Les représentations idéalisées ou stéréotypées ont longtemps éludé la réalité têtue des problèmes sociaux ou politiques comme le reflète la série « Le Monde » publiée en France par les Editions Piccoli de Milan, dont l’étude d’un des volumes, Les petits Espagnols, par Christine Rivalan Guégo montre comment cette série qui reflète les intérêts culturels, géographiques, voire touristiques, exprimés dans les années 1950, semblait vouloir cibler un jeune lecteur européen, voire mondial. Ce conflit entre réalité des questions sociales et politiques et représentations idéalisées se retrouve dans l’analyse de Daiane F. F. Ferreira qui met en évidence les nuances de certaines stratégies éditoriales de promotion d’une littérature étrangère grâce à l’album Poésie et chanson brésiliennes publié dans la collection « Albums Dada » aux éditions Mango.

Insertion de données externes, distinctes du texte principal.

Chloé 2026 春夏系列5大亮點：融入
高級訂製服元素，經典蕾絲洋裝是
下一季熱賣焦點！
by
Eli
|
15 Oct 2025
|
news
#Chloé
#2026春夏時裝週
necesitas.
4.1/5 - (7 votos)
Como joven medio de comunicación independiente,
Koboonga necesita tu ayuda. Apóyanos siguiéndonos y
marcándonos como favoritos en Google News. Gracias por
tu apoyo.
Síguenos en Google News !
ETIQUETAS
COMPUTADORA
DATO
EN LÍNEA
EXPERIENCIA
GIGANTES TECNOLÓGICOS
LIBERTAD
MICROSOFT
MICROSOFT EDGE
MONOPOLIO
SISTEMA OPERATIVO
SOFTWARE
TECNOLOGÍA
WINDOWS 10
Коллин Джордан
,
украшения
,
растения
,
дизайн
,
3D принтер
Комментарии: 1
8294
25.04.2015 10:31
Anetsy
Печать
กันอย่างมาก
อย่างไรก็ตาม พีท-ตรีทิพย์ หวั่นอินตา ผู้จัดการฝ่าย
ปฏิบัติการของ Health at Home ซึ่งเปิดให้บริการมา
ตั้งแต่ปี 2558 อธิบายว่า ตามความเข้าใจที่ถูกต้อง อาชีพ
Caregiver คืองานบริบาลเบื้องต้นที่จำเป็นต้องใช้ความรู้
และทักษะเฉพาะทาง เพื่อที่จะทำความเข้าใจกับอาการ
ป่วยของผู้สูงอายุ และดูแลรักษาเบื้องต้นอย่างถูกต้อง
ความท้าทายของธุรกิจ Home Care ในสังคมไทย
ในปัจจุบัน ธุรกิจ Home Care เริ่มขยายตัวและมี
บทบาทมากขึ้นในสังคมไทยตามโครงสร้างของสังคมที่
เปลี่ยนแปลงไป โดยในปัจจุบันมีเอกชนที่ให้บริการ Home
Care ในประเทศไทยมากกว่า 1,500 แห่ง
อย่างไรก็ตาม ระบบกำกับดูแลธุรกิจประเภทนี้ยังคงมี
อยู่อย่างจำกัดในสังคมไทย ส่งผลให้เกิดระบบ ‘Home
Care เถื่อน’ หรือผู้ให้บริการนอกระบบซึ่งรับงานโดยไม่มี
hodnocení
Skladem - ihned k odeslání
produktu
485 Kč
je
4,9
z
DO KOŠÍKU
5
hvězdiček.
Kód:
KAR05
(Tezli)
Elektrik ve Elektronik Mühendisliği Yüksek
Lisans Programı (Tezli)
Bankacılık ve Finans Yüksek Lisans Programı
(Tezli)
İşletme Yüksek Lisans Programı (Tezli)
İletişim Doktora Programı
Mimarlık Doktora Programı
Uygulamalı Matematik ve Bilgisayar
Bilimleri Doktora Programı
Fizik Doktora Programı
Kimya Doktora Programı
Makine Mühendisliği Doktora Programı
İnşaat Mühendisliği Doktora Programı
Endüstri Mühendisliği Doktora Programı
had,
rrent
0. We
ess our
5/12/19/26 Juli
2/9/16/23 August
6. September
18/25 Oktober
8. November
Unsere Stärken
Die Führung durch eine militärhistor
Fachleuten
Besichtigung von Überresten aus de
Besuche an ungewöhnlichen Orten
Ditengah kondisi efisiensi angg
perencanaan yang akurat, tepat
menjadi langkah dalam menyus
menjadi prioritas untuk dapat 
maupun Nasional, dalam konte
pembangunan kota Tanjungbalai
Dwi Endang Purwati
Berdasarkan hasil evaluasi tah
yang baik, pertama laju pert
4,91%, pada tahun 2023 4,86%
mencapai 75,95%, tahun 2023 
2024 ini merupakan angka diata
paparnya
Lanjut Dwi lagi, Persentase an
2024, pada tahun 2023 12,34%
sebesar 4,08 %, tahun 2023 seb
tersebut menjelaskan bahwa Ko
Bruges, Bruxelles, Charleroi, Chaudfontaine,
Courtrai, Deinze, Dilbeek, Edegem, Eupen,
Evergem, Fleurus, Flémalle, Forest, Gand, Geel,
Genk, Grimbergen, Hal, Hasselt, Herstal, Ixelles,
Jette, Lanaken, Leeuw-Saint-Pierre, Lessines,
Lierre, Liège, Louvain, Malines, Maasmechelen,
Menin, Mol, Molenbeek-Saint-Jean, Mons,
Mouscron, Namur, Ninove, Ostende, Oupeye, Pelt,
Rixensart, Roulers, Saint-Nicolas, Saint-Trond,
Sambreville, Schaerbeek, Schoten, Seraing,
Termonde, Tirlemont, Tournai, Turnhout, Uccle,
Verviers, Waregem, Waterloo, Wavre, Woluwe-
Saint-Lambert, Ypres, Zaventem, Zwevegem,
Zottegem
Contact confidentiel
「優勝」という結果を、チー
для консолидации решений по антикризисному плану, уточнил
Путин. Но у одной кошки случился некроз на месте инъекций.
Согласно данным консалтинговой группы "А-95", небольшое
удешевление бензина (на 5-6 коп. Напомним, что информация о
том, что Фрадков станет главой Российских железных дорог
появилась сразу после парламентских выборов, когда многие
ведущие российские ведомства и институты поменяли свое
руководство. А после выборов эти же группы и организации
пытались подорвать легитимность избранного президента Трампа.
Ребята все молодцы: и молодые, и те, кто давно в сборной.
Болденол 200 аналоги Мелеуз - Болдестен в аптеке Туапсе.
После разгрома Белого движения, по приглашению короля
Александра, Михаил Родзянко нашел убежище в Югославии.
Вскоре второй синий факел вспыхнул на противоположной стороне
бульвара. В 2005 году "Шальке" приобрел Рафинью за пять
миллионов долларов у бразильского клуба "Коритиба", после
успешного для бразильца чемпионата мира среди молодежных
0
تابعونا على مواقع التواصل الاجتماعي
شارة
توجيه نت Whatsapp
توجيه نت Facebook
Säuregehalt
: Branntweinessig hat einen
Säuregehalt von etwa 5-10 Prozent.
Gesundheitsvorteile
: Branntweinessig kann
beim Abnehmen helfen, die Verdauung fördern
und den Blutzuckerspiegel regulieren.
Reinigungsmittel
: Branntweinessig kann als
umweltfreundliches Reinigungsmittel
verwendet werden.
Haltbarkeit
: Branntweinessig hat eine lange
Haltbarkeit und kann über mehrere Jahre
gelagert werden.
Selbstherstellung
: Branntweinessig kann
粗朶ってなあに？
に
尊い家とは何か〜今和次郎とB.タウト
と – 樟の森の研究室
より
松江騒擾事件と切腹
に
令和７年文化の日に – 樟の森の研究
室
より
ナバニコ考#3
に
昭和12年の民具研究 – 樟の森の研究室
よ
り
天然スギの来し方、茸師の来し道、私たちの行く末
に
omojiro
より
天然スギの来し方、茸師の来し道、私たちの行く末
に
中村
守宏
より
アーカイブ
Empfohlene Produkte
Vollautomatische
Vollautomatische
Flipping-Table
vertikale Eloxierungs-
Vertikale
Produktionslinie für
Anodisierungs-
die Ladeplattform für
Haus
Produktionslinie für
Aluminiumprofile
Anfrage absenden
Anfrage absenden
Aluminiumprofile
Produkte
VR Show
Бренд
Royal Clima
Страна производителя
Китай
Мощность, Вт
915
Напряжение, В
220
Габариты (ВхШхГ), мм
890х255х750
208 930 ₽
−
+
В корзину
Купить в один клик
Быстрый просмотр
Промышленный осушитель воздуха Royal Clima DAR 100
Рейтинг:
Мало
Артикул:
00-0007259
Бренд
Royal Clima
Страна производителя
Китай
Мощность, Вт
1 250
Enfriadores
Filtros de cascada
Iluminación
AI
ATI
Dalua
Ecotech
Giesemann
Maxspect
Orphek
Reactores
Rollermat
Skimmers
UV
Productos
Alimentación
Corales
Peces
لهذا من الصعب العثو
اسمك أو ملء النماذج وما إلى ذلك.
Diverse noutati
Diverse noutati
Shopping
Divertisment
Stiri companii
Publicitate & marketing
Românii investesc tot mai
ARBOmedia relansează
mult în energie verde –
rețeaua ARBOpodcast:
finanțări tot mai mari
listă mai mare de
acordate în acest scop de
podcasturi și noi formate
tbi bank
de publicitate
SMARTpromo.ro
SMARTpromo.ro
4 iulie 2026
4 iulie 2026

La seconde partie de ce dossier réunit des contributions qui offrent des regards transversaux et complémentaires interrogeant les frontières du genre. Afin de caractériser ce qui a pu servir de modèle ou de cadre référentiel aux futures collections de portraits de pays au XXe siècle, Catherine Sablonnière examine le développement de collections espagnoles proposant des récits de voyages et d’aventures, en Espagne dans la seconde moitié du XIXe siècle. L’évolution du statut de l'image dans les portraits de pays hongrois, du fonds d'illustration de l'histoire au début du XXe siècle à sa réutilisation dans la culture contemporaine du remix, fait l’objet de l’étude de Gyöngyi Pál. Au-delà de l’édition pour la jeunesse, Caterina Ramonda questionne la presse jeunesse dans l’Italie des années 1960-1970, une période particulièrement vivante et productive dans le domaine des publications destinées au jeune public en s’appuyant notamment sur les publications du Corriere dei Piccoli. Et le mot de la fin est pour Saad Bouri, directeur des éditions du Jasmin, qui présente la collection des contes de la collection « Contes d’Orient et d’Occident », témoignant ainsi des préoccupations et de la politique éditoriale de sa maison d’édition.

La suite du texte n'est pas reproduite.